PASSAGE FOR REVIEW =
★ ★ ★ ★ ★
The book is divided into nine chapters.

  1. Creation and The Flood
  2. The Rise of Civilizations
  3. Egypt and the Exodus
  4. The Children of Israel
  5. Assyria and Babylon : The Mesopotamian Conquerors
  6. The Persians and Medes
  7. Greece and The Hellenists
  8. The Rise of Rome
  9. Jesus Christ, Immanuel

Each chapter is studied for four weeks. Week one is the Introduction. It includes things like listening to audio recordings, reading the article, reading verses in the Bible, and discussions. Week two is Exploration and Discovery. In the second week activities include; vocabulary, timelines, and researching a topic of choice. The third week is Hands-On. In the third week there is mapping, art projects, science experiments, cooking, and music suggestions. The final week, week four is Expression. The final week can really be almost anything that shows understanding of the unit. Some possibilities include; art, music, drama, poetry, dance, and even puppetry. Each week there are a variety of options to fit the student’s learning style.

Even though there are only nine units, there is a great deal of information to learn. AJ and I fell in love with this history program at the beginning of the school year, but I wanted to wait until we had completed a few units until I shared my thoughts.

The first unit was full of learning for both of us. In fact it took us a good six weeks to complete. AJ learned all about creation and the flood, and I learned that using a unit study format for history would require some different thinking and planning on my part.

Here are a few pieces of advice, if you are using or thinking about starting Diana Waring’s  Ancient Civilizations and the Bible.

Stick to the four week schedule

Before school started I went through the first four units and planned things to a tee. I had decided that since we were doing unit studies for both history and science (more on that in an upcoming post) that I didn’t want to do both subjects daily. I decided that we would do science one week and history the next and rotate them back and forth. In order to do that I would simply push two weeks of learning into one. It sounded easy enough, we would just work longer on the one subject and in the end it would all average out. The time was the same and on paper it looked great. In reality it didn’t work out very well.

Week one has a lot of reading and listening. The articles themselves are between eight to ten pages and then when you add in the Bible reading it can be a lot. For the first unit it is 10 chapters in the Bible and more than 20 additional verses. Spread out over two days the reading is completely doable, but squishing it into one in order to complete two weeks of work into one is hard. It made for a grumpy kid, and a frustrated teacher.

In the end we actually spent three weeks doing the work for weeks one and two because it took way longer than I anticipated. If you need to combine weeks, don’t combine weeks one and two, it is just too much work. In the book Diana gives a few different suggestions on what to do if you don’t want to or can’t spend four weeks on a unit. My advice, stick to the four week schedule if possible. It is set up nicely and if you follow the recommendations in the book the days run a lot smoother!

Don’t over plan

Like I said previously, I planned the first unit to a tee. AJ was going to make a game one day, write a poem on another day, and carve an animal out of soap at another time. I figured it was a good variety and she would have fun. The problem was that she had her own ideas. After the reading for week one there is a list of activities to do to show your understanding, and at the bottom of the list is the option to make up your own choice. To be honest, her idea was better than mine. She didn’t want to make a game, she wanted to make a power point presentation. My child who hates to write created a 10 page slide show all about creation, Adam and Eve, Cain and Able, and the flood.  It turned out great!
★ ★ ★ ★ ★
SUPPLIED INFORMATION =
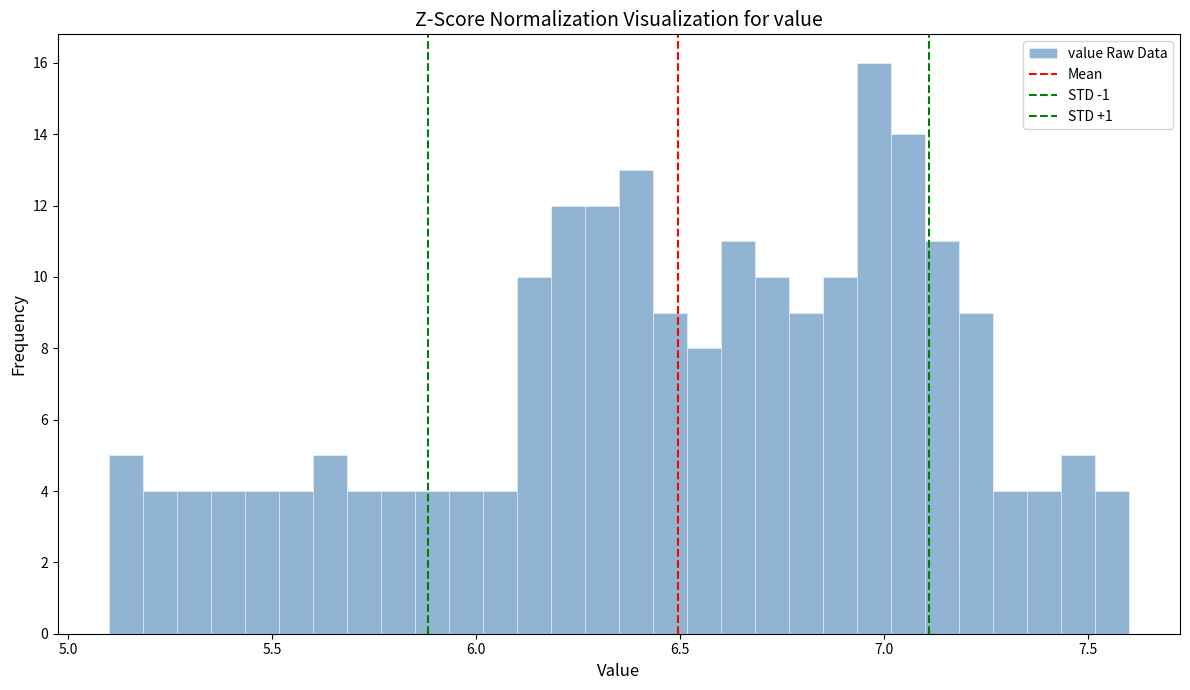

Read against the x-axis, roughly where is the centre of the tallest bar?

7.00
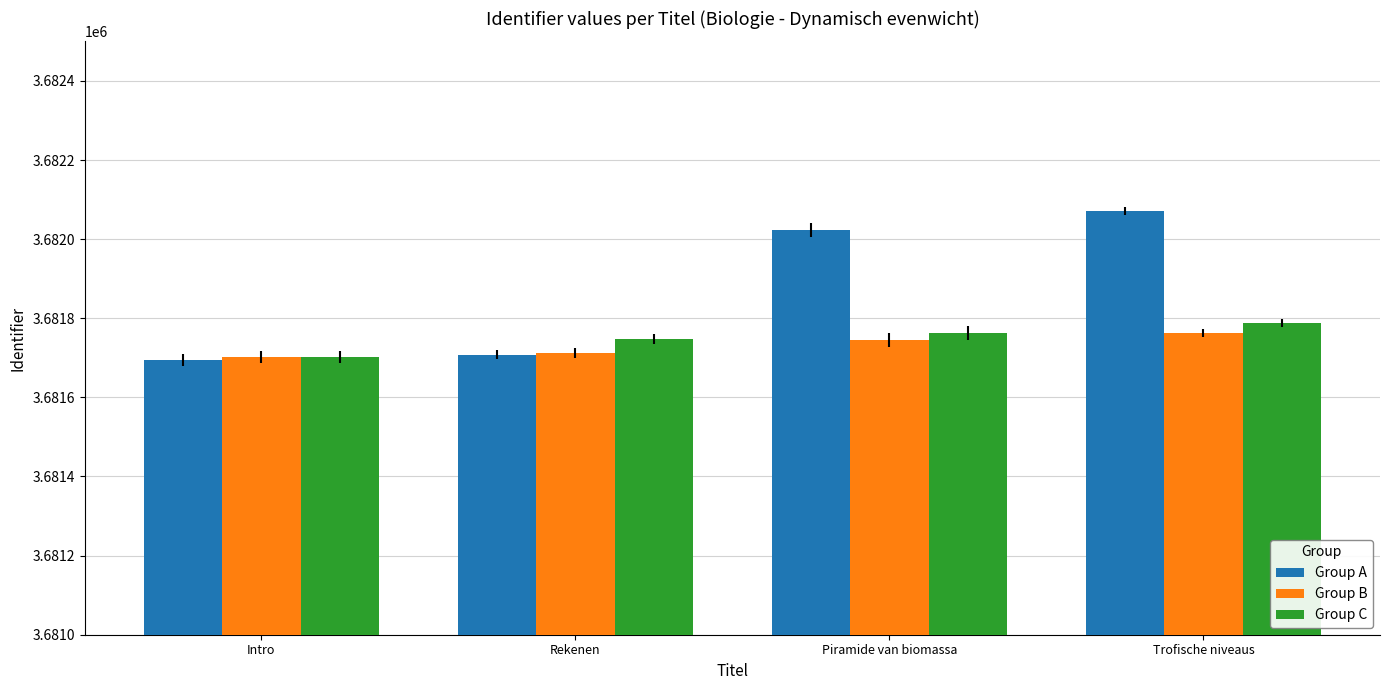

List the labels in order of Group C value, smallest first.

Intro, Rekenen, Piramide van biomassa, Trofische niveaus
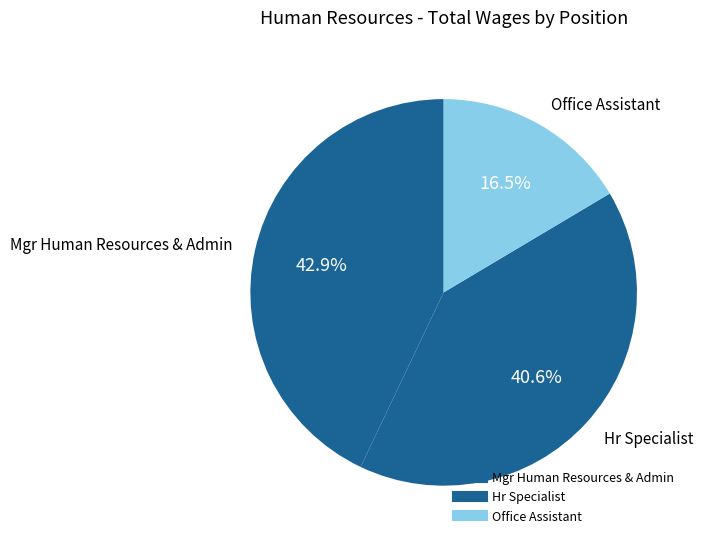

How many slices are in this pie chart?

3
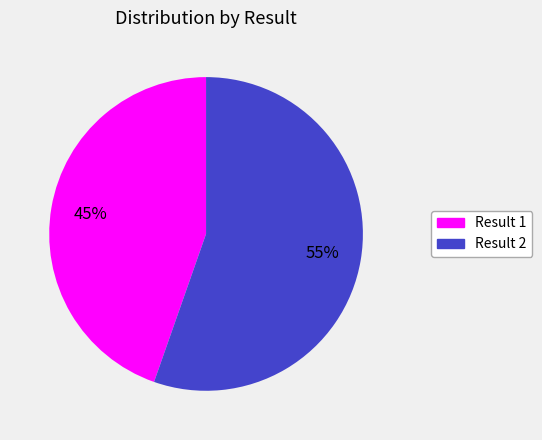

Do Result 2 and Result 1 together represent more than half of the pie?

Yes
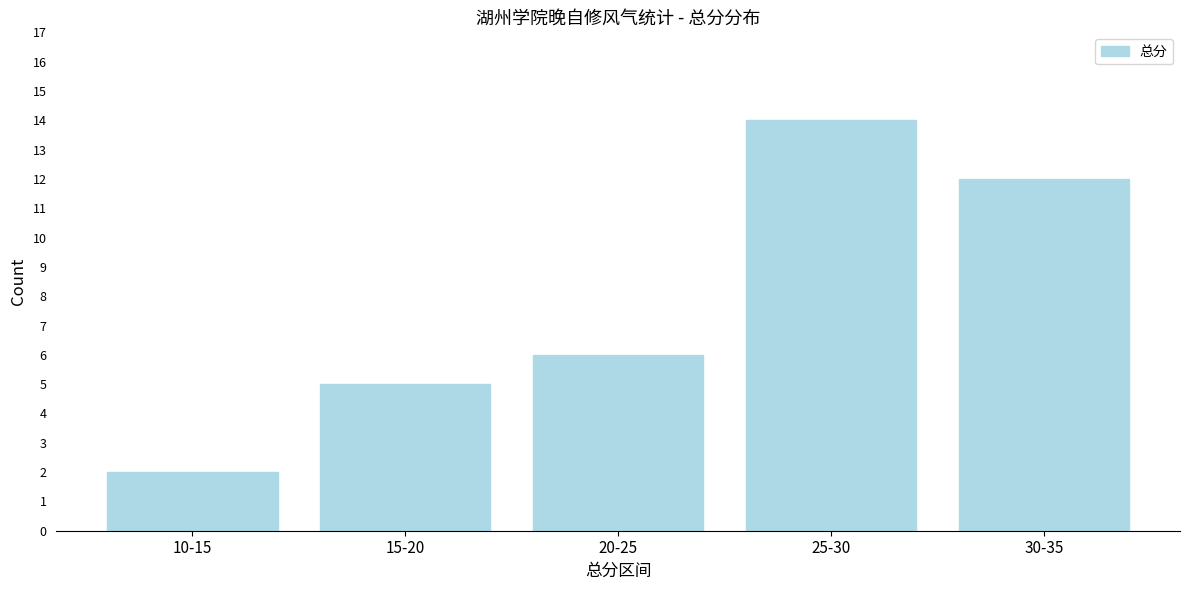

Reading right to left, transcribe all the data shown in this chart.

12	14	6	5	2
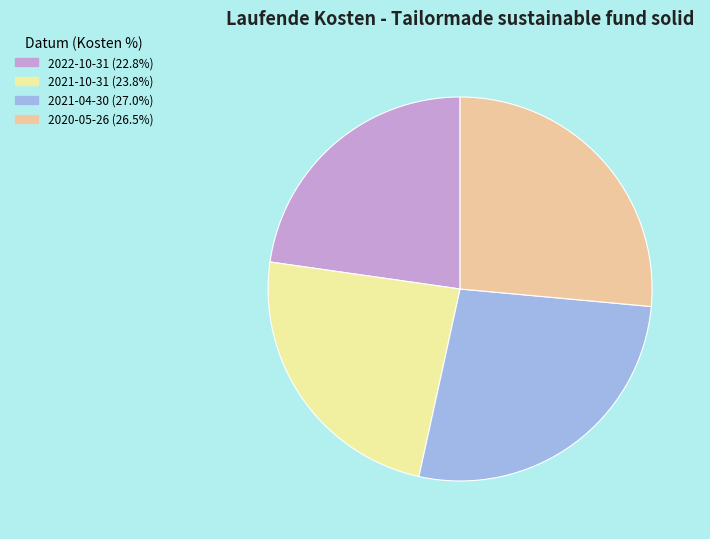

Approximately how many times larger is the value at 2021-10-31 compared to 2021-04-30?

0.9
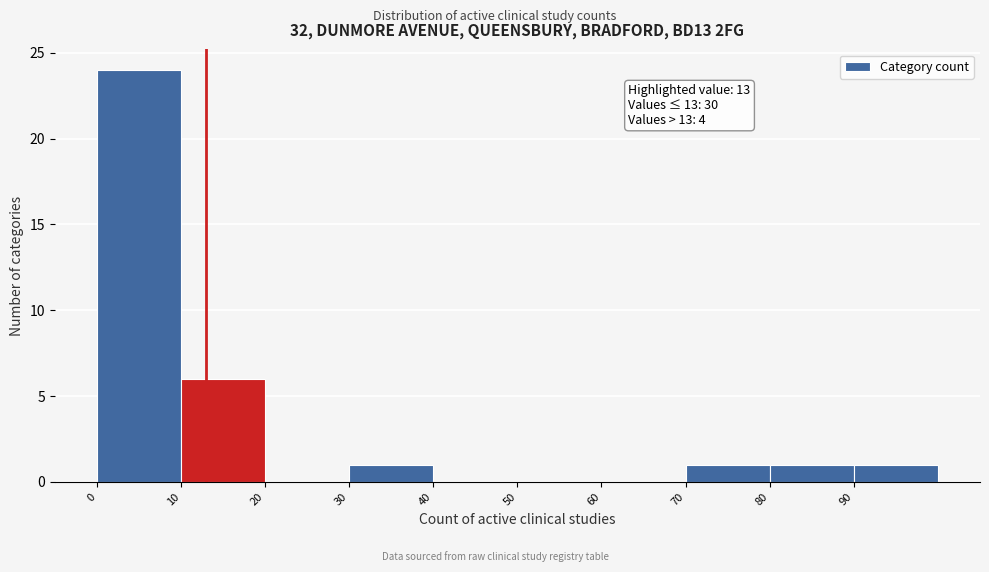

Which range on the x-axis has the tallest bar?

0 to 10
★ ★ ★ ★ ★
STUDY QUESTIONS =
**a)** Translate this sentence from the curriculum review into Spanish: "Each week there are a variety of options to fit the student’s learning style."
**b)** Using the curriculum review, answer each question:
(i) What is the second week of each chapter called?
(ii) How long did the first unit take to complete?
(iii) How many pages long was AJ's slide show?
Rely on the curriculum review alone, without outside knowledge.

WRITTEN RESPONSES =
**a)** Cada semana hay una variedad de opciones que se adaptan al estilo de aprendizaje del estudiante.

**b)**
(i) Exploration and Discovery
(ii) About six weeks
(iii) 10 pages